Your objective >> Copy the records exactly. Include every line.
§ §
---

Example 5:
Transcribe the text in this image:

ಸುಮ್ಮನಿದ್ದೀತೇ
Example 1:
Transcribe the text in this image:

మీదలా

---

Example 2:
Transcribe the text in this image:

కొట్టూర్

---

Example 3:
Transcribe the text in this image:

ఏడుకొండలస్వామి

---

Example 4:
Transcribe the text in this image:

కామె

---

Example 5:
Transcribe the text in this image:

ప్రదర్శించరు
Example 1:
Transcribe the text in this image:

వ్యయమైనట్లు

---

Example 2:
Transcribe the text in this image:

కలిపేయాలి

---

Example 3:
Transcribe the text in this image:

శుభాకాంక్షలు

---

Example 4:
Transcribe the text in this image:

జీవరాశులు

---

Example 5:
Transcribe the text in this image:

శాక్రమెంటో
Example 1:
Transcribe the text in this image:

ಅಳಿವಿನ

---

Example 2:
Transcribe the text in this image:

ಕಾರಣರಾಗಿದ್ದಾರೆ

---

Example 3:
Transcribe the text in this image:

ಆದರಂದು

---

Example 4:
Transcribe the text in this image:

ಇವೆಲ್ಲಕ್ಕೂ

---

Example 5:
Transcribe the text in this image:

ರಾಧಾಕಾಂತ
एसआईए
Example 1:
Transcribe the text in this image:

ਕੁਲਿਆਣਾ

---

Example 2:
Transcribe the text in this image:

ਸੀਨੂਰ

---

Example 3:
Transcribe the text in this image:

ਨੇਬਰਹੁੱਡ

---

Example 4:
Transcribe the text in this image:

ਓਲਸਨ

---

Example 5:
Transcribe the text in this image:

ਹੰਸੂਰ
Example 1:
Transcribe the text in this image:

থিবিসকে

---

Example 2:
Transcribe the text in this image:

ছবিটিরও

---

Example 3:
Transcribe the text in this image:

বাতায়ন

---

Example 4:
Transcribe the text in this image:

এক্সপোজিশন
§ §
Response to the task >>
---

Example 5:
Transcribe the text in this image:

ಸುಮ್ಮನಿದ್ದೀತೇ
Example 1:
Transcribe the text in this image:

మీదలా

---

Example 2:
Transcribe the text in this image:

కొట్టూర్

---

Example 3:
Transcribe the text in this image:

ఏడుకొండలస్వామి

---

Example 4:
Transcribe the text in this image:

కామె

---

Example 5:
Transcribe the text in this image:

ప్రదర్శించరు
Example 1:
Transcribe the text in this image:

వ్యయమైనట్లు

---

Example 2:
Transcribe the text in this image:

కలిపేయాలి

---

Example 3:
Transcribe the text in this image:

శుభాకాంక్షలు

---

Example 4:
Transcribe the text in this image:

జీవరాశులు

---

Example 5:
Transcribe the text in this image:

శాక్రమెంటో
Example 1:
Transcribe the text in this image:

ಅಳಿವಿನ

---

Example 2:
Transcribe the text in this image:

ಕಾರಣರಾಗಿದ್ದಾರೆ

---

Example 3:
Transcribe the text in this image:

ಆದರಂದು

---

Example 4:
Transcribe the text in this image:

ಇವೆಲ್ಲಕ್ಕೂ

---

Example 5:
Transcribe the text in this image:

ರಾಧಾಕಾಂತ
एसआईए
Example 1:
Transcribe the text in this image:

ਕੁਲਿਆਣਾ

---

Example 2:
Transcribe the text in this image:

ਸੀਨੂਰ

---

Example 3:
Transcribe the text in this image:

ਨੇਬਰਹੁੱਡ

---

Example 4:
Transcribe the text in this image:

ਓਲਸਨ

---

Example 5:
Transcribe the text in this image:

ਹੰਸੂਰ
Example 1:
Transcribe the text in this image:

থিবিসকে

---

Example 2:
Transcribe the text in this image:

ছবিটিরও

---

Example 3:
Transcribe the text in this image:

বাতায়ন

---

Example 4:
Transcribe the text in this image:

এক্সপোজিশন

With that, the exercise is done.